WORK REQUEST A
For each statement (i)–(iii), decide whether it agrees with the interview below. Answer yes or no, and quote the deciding words from the interview exactly. (i) Bowers was arrested together with four other activists at a protest in Arcadia. (ii) Bernadette Kelly told Bowers to pull the work out of the fair. (iii) Frieze New York's non-union labor let it pay workers $15–18 an hour.

======== EXERCISE PASSAGE

NR: Can I ask you how do you feel about the term “activist artist”?

AB: At first I felt uncomfortable with that title, but only until I got arrested, on January 2011. [Bowers was arrested along with four other activists while participating in a tree-sitting protest in the city of Arcadia, on the outskirts of Los Angeles]. And I feel even more comfortable with the title after the Frieze campaign in 2013 [when the Labor union representatives opposed Frieze New York’s use of exclusively non-union labor, which allows them to pay their workers $15–18 an hour, compared to union wages of roughly $75/hour].

NR: Right, I remember the “Don’t Frieze Out New York Workers” poster you displayed in the Kaufmann Repetto booth. And I also remember people criticizing the fact that you were taking a stand against the fair while showing your work within it. What was your reaction to that?

AB: I remember that I found out about the union issue two days before the opening of the fair. So I called the Teamsters Union Joint, where Bernadette Kelly [who was running the campaign at Frieze at the time] answered. The first thing I said to her was ‘I have to pull my work out of there!’ and she said: ‘we are a labor organization, we want people to make a living, we want people to make money, we want people to have equality: you have to sell the work, that’s what we promote, you are an art worker!’

NR: That was probably the first time the movement felt they had a voice “on the inside”.

AB: Correct. And I think that that was crucial to the strategy of the campaign. Just by hanging a couple of posters in the booth the cause finally got a lot of media attention. But it was very tricky because on the other hand I didn’t want to hurt the people that were showing my work. We are talking about three female dealers that work mostly with women: Francesca Kaufmann, Chiara Repetto and Susanne Vielmetter. And keep in mind that it’s only 30% women in the art world! No matter how much one disliked these fairs, if because of my actions these women don’t get in, I would feel horrible. We need their voices!

NR: Do you think that the Frieze campaign was successful?

AB: At first I thought there was no potential for actual change, and that it would take radical patience to see any change at all. But honestly I think that things have already changed. And I mean, positively! Unionizing the fair: that was shocking! And now there’s a domino effect: now you see all the art schools in LA unionizing. I’m actually currently making t-shirts for CalArts faculty members—and it’s pretty fun since all my teachers are still there. Moreover, now the same people are going to attempt to unionize USC too. I never thought I would see that. Part-time faculty make about the same wage as a bar waiter/ess—it’s hard to make a living. And for me it’s immoral: I’m teaching at a school where if my students were to graduate and get my job they would never be able to pay off their student debt.

================
======== DATASET RECORDS

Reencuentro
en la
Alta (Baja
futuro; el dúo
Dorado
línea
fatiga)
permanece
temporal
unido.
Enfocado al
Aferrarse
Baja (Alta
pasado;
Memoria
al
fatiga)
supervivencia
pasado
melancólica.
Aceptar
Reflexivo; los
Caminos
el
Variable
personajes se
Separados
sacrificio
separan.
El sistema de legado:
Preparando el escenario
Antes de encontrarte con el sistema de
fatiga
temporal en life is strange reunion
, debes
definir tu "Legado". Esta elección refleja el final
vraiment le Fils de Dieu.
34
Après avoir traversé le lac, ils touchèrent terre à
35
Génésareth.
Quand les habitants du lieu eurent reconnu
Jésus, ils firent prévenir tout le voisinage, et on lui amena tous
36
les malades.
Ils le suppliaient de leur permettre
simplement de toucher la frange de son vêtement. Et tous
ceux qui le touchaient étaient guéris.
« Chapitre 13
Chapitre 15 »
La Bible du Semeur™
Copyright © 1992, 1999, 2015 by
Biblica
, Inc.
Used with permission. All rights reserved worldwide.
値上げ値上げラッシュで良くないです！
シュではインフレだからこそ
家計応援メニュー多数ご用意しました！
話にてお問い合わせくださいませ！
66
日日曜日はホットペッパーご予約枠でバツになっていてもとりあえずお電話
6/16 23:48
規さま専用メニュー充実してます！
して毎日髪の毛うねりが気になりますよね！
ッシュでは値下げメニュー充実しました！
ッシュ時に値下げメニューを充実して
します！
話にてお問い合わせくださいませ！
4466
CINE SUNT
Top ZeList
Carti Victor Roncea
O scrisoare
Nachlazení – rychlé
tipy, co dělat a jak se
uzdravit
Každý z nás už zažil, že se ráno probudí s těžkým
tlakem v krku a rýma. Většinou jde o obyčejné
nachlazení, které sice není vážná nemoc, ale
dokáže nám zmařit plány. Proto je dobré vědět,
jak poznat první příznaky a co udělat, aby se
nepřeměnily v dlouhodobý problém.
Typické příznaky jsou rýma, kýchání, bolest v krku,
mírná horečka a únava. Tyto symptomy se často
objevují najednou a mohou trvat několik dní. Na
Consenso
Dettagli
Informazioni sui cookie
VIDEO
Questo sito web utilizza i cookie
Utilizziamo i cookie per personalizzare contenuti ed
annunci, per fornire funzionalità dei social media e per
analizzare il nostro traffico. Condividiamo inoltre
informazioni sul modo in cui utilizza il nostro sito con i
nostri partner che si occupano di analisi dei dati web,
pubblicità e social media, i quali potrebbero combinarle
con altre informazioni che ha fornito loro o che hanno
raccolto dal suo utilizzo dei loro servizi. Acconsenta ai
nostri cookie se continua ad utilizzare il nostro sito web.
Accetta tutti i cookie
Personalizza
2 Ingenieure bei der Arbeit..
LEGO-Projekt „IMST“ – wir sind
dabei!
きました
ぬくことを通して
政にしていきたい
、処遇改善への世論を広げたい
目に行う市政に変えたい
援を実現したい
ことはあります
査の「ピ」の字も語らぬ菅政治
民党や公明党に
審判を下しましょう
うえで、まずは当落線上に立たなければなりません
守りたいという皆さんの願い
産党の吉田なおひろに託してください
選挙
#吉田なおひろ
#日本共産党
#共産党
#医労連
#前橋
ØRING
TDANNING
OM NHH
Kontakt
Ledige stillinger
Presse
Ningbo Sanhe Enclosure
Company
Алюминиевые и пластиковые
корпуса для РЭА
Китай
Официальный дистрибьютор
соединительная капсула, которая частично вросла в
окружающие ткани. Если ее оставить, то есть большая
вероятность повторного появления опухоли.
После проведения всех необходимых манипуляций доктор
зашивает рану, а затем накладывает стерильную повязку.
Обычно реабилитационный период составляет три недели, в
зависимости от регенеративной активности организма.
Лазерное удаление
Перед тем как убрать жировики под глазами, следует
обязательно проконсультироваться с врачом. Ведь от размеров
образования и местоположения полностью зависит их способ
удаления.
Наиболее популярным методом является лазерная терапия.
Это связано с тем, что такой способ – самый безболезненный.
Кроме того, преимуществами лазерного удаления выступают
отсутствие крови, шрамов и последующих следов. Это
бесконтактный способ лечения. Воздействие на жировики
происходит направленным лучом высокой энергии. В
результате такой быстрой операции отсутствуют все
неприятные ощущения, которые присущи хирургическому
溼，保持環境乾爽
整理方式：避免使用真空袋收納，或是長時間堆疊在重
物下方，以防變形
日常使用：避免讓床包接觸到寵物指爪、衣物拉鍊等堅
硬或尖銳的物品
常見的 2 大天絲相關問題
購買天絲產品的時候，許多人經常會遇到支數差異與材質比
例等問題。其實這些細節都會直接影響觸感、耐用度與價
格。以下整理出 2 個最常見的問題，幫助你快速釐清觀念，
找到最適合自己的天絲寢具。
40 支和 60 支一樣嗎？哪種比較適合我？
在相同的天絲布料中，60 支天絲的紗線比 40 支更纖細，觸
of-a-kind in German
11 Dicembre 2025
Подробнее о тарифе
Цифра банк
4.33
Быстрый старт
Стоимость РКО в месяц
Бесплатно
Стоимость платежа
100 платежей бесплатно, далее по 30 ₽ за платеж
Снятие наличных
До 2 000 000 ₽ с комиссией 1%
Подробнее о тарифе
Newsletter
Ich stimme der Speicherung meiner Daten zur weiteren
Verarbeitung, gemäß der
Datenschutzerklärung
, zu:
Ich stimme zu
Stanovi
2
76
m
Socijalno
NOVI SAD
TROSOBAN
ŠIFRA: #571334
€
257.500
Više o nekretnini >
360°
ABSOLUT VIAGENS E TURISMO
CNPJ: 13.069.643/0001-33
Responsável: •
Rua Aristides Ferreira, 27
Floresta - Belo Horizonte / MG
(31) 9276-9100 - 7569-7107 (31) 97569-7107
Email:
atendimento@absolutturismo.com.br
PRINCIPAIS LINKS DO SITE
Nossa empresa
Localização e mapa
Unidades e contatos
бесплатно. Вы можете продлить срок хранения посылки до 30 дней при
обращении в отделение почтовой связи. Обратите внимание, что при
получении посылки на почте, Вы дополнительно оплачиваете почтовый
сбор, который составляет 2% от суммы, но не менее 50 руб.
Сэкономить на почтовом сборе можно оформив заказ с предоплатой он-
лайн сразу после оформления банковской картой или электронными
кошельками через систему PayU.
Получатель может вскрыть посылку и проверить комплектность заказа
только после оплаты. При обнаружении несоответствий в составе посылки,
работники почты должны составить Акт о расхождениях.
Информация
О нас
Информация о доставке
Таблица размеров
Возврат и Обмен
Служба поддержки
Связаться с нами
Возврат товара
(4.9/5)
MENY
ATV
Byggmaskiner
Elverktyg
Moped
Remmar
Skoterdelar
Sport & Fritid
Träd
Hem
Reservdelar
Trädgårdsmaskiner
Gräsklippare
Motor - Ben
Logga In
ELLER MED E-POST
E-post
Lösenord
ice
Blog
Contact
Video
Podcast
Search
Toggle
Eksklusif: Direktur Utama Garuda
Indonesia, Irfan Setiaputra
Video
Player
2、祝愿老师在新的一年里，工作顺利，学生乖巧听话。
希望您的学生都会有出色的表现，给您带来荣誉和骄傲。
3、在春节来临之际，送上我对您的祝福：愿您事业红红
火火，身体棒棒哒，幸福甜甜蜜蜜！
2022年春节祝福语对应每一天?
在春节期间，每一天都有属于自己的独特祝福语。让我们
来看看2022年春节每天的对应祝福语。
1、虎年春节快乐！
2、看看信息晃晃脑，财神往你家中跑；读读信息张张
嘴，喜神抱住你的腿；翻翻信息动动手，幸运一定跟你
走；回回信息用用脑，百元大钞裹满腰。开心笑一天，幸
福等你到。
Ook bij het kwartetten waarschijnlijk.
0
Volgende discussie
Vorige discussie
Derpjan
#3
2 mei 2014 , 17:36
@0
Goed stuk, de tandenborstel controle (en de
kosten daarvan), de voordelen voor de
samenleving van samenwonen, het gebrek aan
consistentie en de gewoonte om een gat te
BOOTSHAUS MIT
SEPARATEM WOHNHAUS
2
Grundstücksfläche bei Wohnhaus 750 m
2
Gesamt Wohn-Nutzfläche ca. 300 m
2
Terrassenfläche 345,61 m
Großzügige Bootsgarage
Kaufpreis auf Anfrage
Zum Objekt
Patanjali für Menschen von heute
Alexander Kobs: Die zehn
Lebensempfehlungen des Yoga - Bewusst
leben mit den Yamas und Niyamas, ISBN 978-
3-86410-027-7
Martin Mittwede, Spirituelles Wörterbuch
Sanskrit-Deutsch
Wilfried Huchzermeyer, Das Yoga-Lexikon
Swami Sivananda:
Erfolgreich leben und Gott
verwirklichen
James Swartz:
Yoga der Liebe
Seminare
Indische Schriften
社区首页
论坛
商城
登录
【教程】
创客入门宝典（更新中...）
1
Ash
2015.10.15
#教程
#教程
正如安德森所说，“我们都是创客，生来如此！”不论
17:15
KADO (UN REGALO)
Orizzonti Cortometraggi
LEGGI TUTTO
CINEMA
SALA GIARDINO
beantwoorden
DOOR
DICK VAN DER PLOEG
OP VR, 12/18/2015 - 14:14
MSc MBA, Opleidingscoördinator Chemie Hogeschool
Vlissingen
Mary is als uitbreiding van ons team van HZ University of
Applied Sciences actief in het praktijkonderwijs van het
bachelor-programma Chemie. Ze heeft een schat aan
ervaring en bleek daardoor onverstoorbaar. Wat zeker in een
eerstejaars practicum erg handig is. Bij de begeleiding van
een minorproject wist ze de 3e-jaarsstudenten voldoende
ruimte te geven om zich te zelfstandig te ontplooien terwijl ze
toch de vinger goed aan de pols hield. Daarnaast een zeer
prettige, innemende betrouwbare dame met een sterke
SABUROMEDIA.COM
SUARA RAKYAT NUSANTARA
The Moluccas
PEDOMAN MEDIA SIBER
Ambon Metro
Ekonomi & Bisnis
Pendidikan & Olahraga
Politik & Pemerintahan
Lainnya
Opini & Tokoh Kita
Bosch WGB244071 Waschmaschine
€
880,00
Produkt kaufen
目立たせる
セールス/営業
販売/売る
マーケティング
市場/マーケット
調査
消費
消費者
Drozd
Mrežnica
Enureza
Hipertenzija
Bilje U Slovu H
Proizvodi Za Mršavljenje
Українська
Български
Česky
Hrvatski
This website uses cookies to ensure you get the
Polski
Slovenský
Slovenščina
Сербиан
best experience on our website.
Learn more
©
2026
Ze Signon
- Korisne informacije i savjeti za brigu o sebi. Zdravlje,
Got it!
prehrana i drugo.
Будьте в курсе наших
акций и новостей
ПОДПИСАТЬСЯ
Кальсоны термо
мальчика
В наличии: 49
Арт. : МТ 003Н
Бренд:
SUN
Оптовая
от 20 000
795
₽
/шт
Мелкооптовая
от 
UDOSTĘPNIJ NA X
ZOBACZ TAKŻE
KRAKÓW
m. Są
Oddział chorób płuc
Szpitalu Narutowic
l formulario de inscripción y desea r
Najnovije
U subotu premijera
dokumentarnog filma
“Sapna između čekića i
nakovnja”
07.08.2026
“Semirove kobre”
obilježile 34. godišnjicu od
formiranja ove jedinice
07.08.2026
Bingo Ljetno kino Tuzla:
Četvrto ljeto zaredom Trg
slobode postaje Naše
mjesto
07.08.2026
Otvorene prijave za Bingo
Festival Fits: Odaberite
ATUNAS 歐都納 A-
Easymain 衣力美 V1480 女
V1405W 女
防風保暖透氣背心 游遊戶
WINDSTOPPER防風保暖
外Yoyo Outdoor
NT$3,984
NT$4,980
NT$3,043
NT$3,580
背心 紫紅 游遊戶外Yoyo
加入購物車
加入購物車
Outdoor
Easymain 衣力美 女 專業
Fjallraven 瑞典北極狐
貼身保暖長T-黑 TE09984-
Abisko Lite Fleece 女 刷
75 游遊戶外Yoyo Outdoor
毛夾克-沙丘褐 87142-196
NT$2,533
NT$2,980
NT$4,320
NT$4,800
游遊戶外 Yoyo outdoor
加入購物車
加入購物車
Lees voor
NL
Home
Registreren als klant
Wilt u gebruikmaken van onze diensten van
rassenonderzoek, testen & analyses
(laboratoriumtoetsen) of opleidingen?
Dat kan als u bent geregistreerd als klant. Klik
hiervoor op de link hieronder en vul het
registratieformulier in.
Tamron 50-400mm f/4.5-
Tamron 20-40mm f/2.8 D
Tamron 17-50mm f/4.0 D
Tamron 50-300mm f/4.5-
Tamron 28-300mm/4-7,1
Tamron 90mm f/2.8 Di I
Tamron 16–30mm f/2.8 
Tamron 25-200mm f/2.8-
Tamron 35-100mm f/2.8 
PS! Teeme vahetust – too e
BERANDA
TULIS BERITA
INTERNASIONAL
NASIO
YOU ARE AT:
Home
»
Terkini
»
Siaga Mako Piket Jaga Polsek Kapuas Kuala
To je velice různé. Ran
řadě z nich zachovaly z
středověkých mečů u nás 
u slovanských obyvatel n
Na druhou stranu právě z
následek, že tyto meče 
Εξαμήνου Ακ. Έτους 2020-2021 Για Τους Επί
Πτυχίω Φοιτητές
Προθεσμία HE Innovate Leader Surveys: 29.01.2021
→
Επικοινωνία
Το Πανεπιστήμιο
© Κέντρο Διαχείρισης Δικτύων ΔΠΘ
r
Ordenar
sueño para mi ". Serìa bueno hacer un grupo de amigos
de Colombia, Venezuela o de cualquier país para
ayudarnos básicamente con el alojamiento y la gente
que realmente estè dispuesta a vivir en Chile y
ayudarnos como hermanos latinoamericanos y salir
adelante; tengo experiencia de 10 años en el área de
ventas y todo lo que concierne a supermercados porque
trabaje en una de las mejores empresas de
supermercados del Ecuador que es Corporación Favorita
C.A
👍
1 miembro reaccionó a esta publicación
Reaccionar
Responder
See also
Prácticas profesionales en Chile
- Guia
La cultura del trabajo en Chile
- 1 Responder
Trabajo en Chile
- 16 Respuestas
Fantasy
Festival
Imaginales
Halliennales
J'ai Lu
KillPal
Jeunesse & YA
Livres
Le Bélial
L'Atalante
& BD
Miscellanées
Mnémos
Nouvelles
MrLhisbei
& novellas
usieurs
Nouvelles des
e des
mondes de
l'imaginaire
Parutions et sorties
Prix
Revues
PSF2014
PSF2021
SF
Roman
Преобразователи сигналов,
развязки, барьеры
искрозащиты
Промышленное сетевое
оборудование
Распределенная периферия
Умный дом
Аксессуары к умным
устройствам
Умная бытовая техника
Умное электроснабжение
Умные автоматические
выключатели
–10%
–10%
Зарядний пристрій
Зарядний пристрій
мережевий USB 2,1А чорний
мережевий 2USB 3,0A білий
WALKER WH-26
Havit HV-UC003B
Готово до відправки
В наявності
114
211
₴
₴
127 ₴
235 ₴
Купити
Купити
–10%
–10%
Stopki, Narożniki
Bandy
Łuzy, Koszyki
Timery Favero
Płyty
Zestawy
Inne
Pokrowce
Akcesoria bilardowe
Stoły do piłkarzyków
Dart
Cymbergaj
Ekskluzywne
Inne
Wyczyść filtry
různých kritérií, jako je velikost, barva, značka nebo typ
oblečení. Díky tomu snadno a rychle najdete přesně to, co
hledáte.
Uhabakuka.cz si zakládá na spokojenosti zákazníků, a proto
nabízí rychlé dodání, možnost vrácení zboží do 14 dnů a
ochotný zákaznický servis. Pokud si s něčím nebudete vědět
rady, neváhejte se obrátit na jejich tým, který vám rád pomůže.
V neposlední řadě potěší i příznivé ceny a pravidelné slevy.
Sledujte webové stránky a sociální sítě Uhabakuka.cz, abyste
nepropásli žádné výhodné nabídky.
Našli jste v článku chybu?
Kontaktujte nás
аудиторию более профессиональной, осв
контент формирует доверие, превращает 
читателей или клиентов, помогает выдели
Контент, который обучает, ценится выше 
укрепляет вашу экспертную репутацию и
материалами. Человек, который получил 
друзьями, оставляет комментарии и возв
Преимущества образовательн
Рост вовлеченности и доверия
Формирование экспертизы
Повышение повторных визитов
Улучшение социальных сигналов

================

WORK REQUEST B
Edit the rows, covering everything from the first row down through the line containing "Typické příznaky jsou". Replace "fatiga" with "cansancio", change nothing else, and give only those lines.

WRITTEN RESPONSE A
(i) Yes: "Bowers was arrested along with four other activists while participating in a tree-sitting protest in the city of Arcadia"
(ii) No: "you have to sell the work, that’s what we promote, you are an art worker!"
(iii) Yes: "which allows them to pay their workers $15–18 an hour"

WRITTEN RESPONSE B
Reencuentro
en la
Alta (Baja
futuro; el dúo
Dorado
línea
cansancio)
permanece
temporal
unido.
Enfocado al
Aferrarse
Baja (Alta
pasado;
Memoria
al
cansancio)
supervivencia
pasado
melancólica.
Aceptar
Reflexivo; los
Caminos
el
Variable
personajes se
Separados
sacrificio
separan.
El sistema de legado:
Preparando el escenario
Antes de encontrarte con el sistema de
cansancio
temporal en life is strange reunion
, debes
definir tu "Legado". Esta elección refleja el final
vraiment le Fils de Dieu.
34
Après avoir traversé le lac, ils touchèrent terre à
35
Génésareth.
Quand les habitants du lieu eurent reconnu
Jésus, ils firent prévenir tout le voisinage, et on lui amena tous
36
les malades.
Ils le suppliaient de leur permettre
simplement de toucher la frange de son vêtement. Et tous
ceux qui le touchaient étaient guéris.
« Chapitre 13
Chapitre 15 »
La Bible du Semeur™
Copyright © 1992, 1999, 2015 by
Biblica
, Inc.
Used with permission. All rights reserved worldwide.
値上げ値上げラッシュで良くないです！
シュではインフレだからこそ
家計応援メニュー多数ご用意しました！
話にてお問い合わせくださいませ！
66
日日曜日はホットペッパーご予約枠でバツになっていてもとりあえずお電話
6/16 23:48
規さま専用メニュー充実してます！
して毎日髪の毛うねりが気になりますよね！
ッシュでは値下げメニュー充実しました！
ッシュ時に値下げメニューを充実して
します！
話にてお問い合わせくださいませ！
4466
CINE SUNT
Top ZeList
Carti Victor Roncea
O scrisoare
Nachlazení – rychlé
tipy, co dělat a jak se
uzdravit
Každý z nás už zažil, že se ráno probudí s těžkým
tlakem v krku a rýma. Většinou jde o obyčejné
nachlazení, které sice není vážná nemoc, ale
dokáže nám zmařit plány. Proto je dobré vědět,
jak poznat první příznaky a co udělat, aby se
nepřeměnily v dlouhodobý problém.
Typické příznaky jsou rýma, kýchání, bolest v krku,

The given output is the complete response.